For the most part, I am a joyful person. I sing and dance and yell "Whoa!" a lot. I am exuberant, to say the least. But my moods tend to vacillate between two extremes: I am either having the time of my life, or I am at the end of my rope and beyond frustrated. I have nice stretches of time where I exist in between those two poles, and I feel pretty solid, like a strong wind would not have the power to knock me into the path of one of the two. But eventually, I will succumb to my anger, which is a no-win situation. Nothing good can come of it, because everything in the path of my anger burns.
I pray that my son doesn’t pick this up from me. I pray that he doesn't inherit my tendency to scream and cuss and flip on a dime.
My fear that my child will inherit my anger issues has been heightened by recent events. For instance, a few months ago, my child found out about cookies. I am sure he’d had cookies before this, but I think he only recently formed a solid comprehension of just exactly what a cookie was, and he fell in love. Unfortunately, this was around the same time that he formed an understanding of the power of a baby’s demands. All of the sudden, he was willing to stand up and fight for something he wanted. And that something was cookies.
My son's reaction to not immediately getting what he wants is so intense that it embarrasses me.
He started ramping up his use of the word "cookie." He'd throw it out into the morning air as we pulled him from his crib, hoping we’d produce something circular and sweet. He’d say it mid-day and in the evening again, as a suggestion — just to keep the idea fresh in our minds. Sometimes, we gave in and gave him cookies. We didn’t want to create a monster, but we also like cookies ourselves and we know how delicious they are, so we weren’t opposed to introducing that kind of beauty into his life. But now? Do you know how he asks for cookies NOW?? I’m having PTSD merely thinking about it.

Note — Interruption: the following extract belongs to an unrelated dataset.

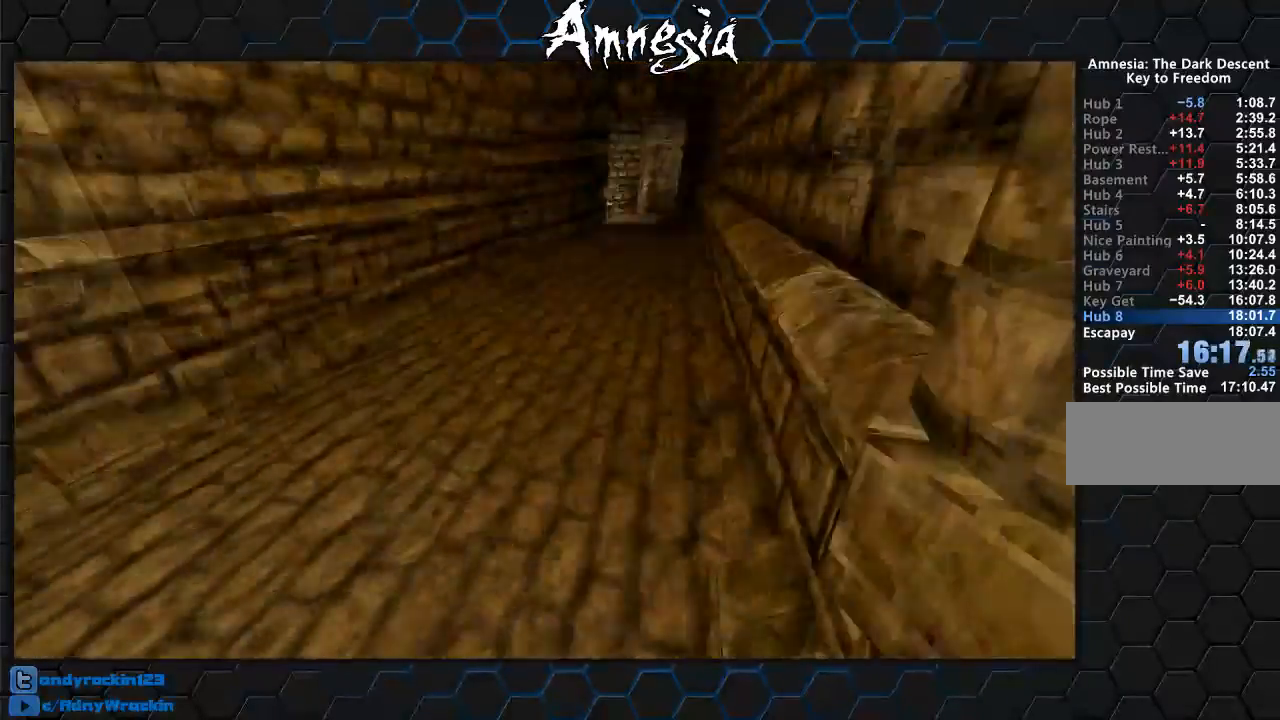
{"keys": ["shift", "w"], "mouse": [], "events": []}
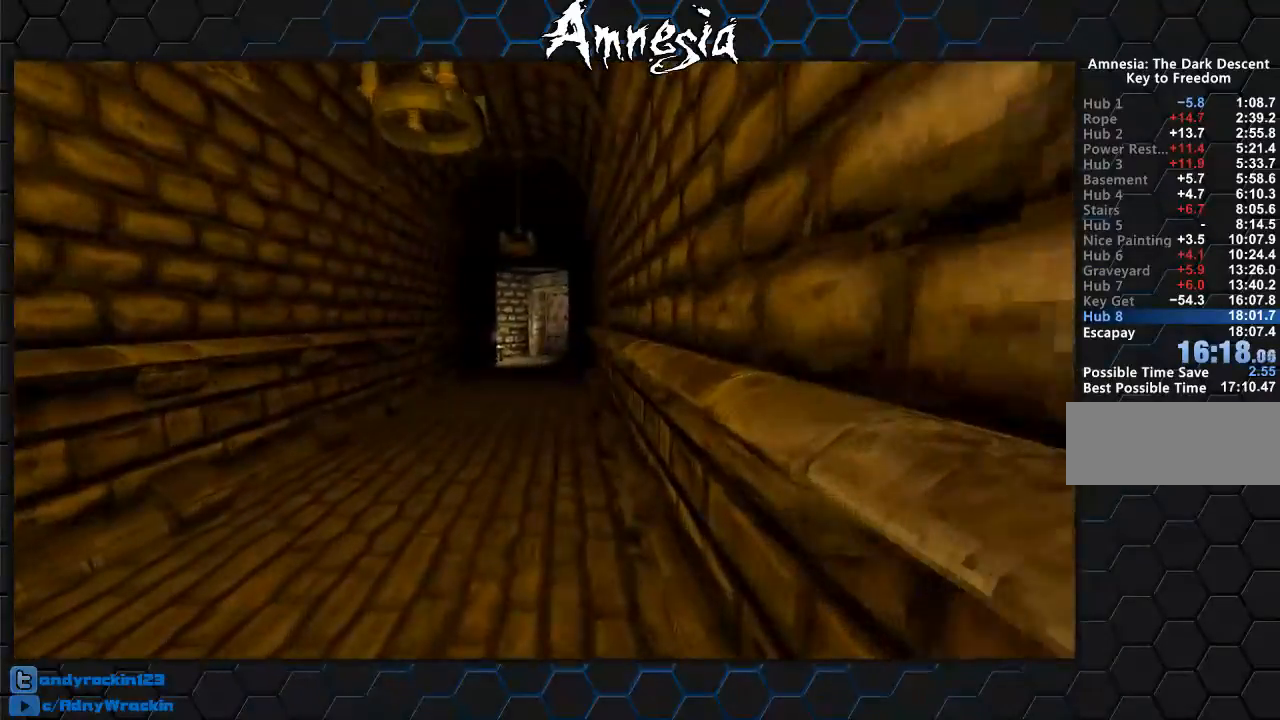
{"keys": ["shift", "w"], "mouse": [], "events": [[150, "mouse_wheel_up", "down"], [300, "mouse_wheel_up", "up"]]}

Now, when he asks for cookies, he says the word sweetly at first. There’s a lyrical feel to the sound; it’s actually quite pleasing to the ear. But if his request isn’t met with a bowl of cookies perched atop a cushion on a throne, he starts whining "cookie?," and he sounds like an instrument that is severely out of tune. Then he usually has a total meltdown. He opens his mouth and a demon voice falls out, and he raises his brows and stares at you straight on, as if to challenge you to challenge the demon. It is truly terrifying.

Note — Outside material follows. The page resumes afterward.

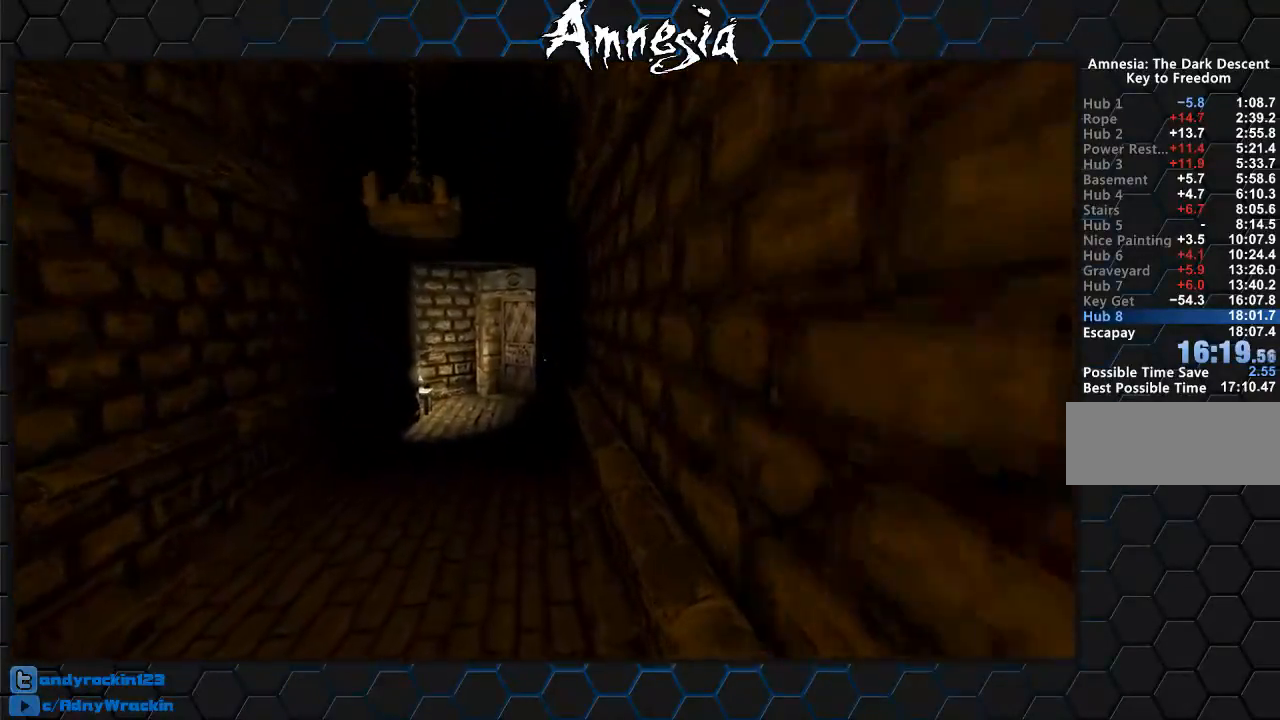
{"keys": ["shift", "w"], "mouse": [], "events": [[201, "mouse_wheel_up", "down"], [267, "mouse_wheel_up", "up"]]}
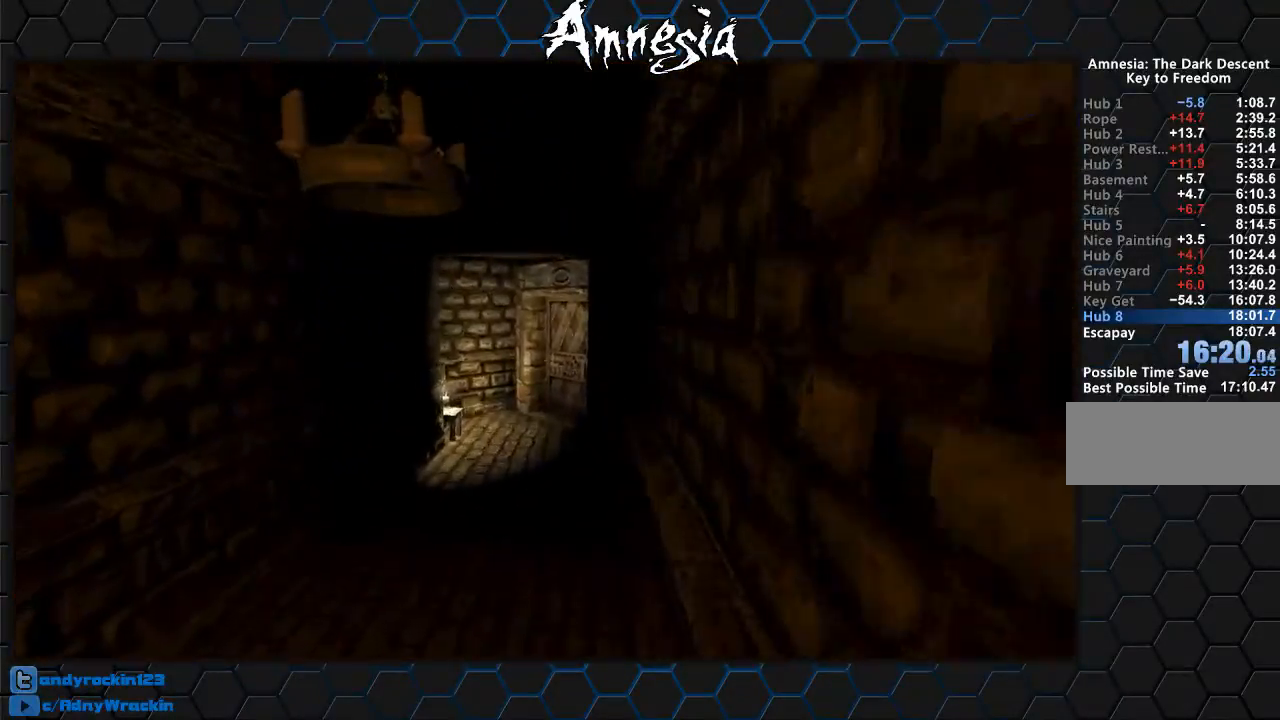
{"keys": ["shift", "w"], "mouse": [], "events": []}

My son's reaction to not immediately getting what he wants is so intense that it embarrasses me. If we were in public and he started asking for cookies, I would die of shame. But even when we're in the house alone, it still embarrasses me that his anger is so intense. Like, what part did I play in allowing this behavior to come into existence? Is he a horrible person and is it too late to correct things? Or is he, perhaps, just a toddler?
For the present, I’m hoping that all his demon-ness is simply a result of being a toddler. From what I can gather, toddlers often tend to act like little a-holes across the board. They aren’t capable of true empathy and they maintain severely short levels of patience. So I am holding out hope that this is what’s happening.
But if it’s not, and I have already passed on my short fuse to my son, I’m going to work diligently to rewire it. And while I'm at it, I will also work diligently to rewire my own.